De la liberté pour les peuples d’Europe de choisir leur pacte social
Les pères fondateurs de la Communauté européenne avaient pour objectif la paix et la réconciliation entre les pays de la Vieille Europe. Ils ont réussi au-delà de toute espérance. Puis leurs successeurs ont fait miroiter aux Européens une convergence vers le haut de leurs niveaux de vie par la seule harmonisation des législations nationales et des aides structurelles européennes.

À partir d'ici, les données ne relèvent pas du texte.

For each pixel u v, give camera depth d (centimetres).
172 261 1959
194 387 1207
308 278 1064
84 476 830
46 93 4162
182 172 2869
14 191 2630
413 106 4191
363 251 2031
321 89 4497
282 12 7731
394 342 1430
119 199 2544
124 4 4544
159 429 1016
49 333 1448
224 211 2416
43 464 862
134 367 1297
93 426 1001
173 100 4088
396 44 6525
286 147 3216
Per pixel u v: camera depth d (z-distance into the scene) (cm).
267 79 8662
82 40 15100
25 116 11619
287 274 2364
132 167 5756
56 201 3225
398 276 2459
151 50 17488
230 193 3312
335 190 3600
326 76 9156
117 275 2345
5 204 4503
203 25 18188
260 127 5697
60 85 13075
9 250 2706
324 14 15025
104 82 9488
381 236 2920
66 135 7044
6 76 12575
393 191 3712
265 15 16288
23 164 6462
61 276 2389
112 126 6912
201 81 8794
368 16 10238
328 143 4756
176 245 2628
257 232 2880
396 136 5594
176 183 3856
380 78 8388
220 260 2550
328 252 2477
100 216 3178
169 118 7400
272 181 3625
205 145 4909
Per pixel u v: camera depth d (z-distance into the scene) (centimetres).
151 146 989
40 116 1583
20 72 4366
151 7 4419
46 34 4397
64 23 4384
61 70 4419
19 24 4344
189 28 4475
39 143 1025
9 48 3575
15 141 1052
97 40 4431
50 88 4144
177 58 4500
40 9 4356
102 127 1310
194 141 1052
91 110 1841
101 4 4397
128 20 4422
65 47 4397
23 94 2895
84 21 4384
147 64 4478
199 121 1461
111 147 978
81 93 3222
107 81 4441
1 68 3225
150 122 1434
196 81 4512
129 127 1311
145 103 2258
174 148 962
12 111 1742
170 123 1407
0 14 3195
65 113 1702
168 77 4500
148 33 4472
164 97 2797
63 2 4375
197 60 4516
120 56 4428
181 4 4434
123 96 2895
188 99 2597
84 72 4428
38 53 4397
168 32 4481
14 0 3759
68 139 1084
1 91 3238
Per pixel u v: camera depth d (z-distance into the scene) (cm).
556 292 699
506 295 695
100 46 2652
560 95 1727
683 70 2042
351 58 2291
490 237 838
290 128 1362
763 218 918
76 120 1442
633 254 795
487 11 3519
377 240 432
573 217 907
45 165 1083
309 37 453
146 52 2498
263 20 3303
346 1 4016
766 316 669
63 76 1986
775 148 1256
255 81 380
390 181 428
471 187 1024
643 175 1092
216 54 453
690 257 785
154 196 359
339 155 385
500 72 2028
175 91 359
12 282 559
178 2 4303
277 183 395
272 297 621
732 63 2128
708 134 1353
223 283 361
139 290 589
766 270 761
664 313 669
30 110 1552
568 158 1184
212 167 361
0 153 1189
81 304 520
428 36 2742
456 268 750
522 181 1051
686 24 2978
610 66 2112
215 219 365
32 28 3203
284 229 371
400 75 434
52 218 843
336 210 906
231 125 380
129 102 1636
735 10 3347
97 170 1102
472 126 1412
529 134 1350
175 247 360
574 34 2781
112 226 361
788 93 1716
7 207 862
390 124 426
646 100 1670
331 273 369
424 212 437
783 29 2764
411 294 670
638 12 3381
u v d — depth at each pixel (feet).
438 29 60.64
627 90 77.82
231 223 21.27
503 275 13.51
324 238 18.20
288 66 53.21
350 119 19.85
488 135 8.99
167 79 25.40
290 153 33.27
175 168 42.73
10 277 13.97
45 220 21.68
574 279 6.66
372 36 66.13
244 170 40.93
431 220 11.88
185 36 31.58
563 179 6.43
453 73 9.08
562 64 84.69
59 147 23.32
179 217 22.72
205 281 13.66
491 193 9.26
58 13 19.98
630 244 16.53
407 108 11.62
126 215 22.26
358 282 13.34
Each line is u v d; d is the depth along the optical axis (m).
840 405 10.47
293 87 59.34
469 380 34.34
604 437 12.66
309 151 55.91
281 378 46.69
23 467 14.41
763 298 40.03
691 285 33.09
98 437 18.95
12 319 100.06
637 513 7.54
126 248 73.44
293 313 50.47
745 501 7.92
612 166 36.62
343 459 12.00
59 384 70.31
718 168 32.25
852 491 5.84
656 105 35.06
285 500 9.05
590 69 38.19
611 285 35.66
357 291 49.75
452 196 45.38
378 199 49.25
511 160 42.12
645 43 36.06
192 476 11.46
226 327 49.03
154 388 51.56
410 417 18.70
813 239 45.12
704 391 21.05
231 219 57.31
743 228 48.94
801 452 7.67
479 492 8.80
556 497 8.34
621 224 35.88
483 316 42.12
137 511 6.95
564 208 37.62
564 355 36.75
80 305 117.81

Entretenus dans cette illusion technocratique, des pays comme la Grèce ont pu dépenser sans compter, créer une richesse à crédit et vivre au dépend de leurs voisins pendant de nombreuses années. La vérité est que le niveau de vie d’un pays ne se décrète pas, mais dépend de la productivité, du travail et de l’épargne de ses citoyens mis au service d’un projet de société.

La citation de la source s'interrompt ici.